#### WHAT YOU NEED TO DO
Nothing after the line with "X603250Y103500D03*" belongs in the copy; extract the lines below from the top through that line, pictures left out.

#### DATASET RECORDS
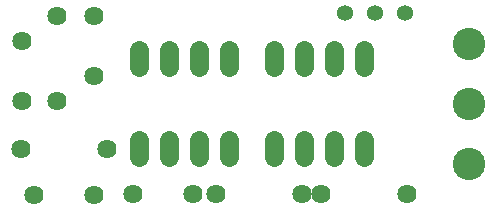
<source format=gbr>
G04 EAGLE Gerber RS-274X export*
G75*
%MOMM*%
%FSLAX34Y34*%
%LPD*%
%INSoldermask Top*%
%IPPOS*%
%AMOC8*
5,1,8,0,0,1.08239X$1,22.5*%
G01*
G04 Define Apertures*
%ADD10C,1.361200*%
%ADD11C,1.625600*%
%ADD12C,2.743200*%
%ADD13C,1.603200*%
D10*
X847456Y178564D03*
X898256Y178564D03*
X872856Y178564D03*
D11*
X645800Y63500D03*
X573400Y63500D03*
X603250Y103500D03*
X603250Y175900D03*
X827400Y25400D03*
X899800Y25400D03*
D12*
X952500Y50800D03*
X952500Y101600D03*
X952500Y152400D03*
D13*
X749300Y146700D02*
X749300Y132700D01*
X723900Y132700D02*
X723900Y146700D01*
X698500Y146700D02*
X698500Y132700D01*
X673100Y132700D02*
X673100Y146700D01*
X673100Y70500D02*
X673100Y56500D01*
X698500Y56500D02*
X698500Y70500D01*
X723900Y70500D02*
X723900Y56500D01*
X749300Y56500D02*
X749300Y70500D01*
X863600Y132700D02*
X863600Y146700D01*
X838200Y146700D02*
X838200Y132700D01*
X812800Y132700D02*
X812800Y146700D01*
X787400Y146700D02*
X787400Y132700D01*
X787400Y70500D02*
X787400Y56500D01*
X812800Y56500D02*
X812800Y70500D01*
X838200Y70500D02*
X838200Y56500D01*
X863600Y56500D02*
X863600Y70500D01*
D11*
X738500Y25400D03*
X810900Y25400D03*
X635000Y23876D03*
X584200Y23876D03*
X718424Y25400D03*
X667624Y25400D03*
X635000Y176024D03*
X635000Y125224D03*
X573504Y103604D03*
X573504Y154404D03*
M02*

</source>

#### OUTPUT BELOW
<source format=gbr>
G04 EAGLE Gerber RS-274X export*
G75*
%MOMM*%
%FSLAX34Y34*%
%LPD*%
%INSoldermask Top*%
%IPPOS*%
%AMOC8*
5,1,8,0,0,1.08239X$1,22.5*%
G01*
G04 Define Apertures*
%ADD10C,1.361200*%
%ADD11C,1.625600*%
%ADD12C,2.743200*%
%ADD13C,1.603200*%
D10*
X847456Y178564D03*
X898256Y178564D03*
X872856Y178564D03*
D11*
X645800Y63500D03*
X573400Y63500D03*
X603250Y103500D03*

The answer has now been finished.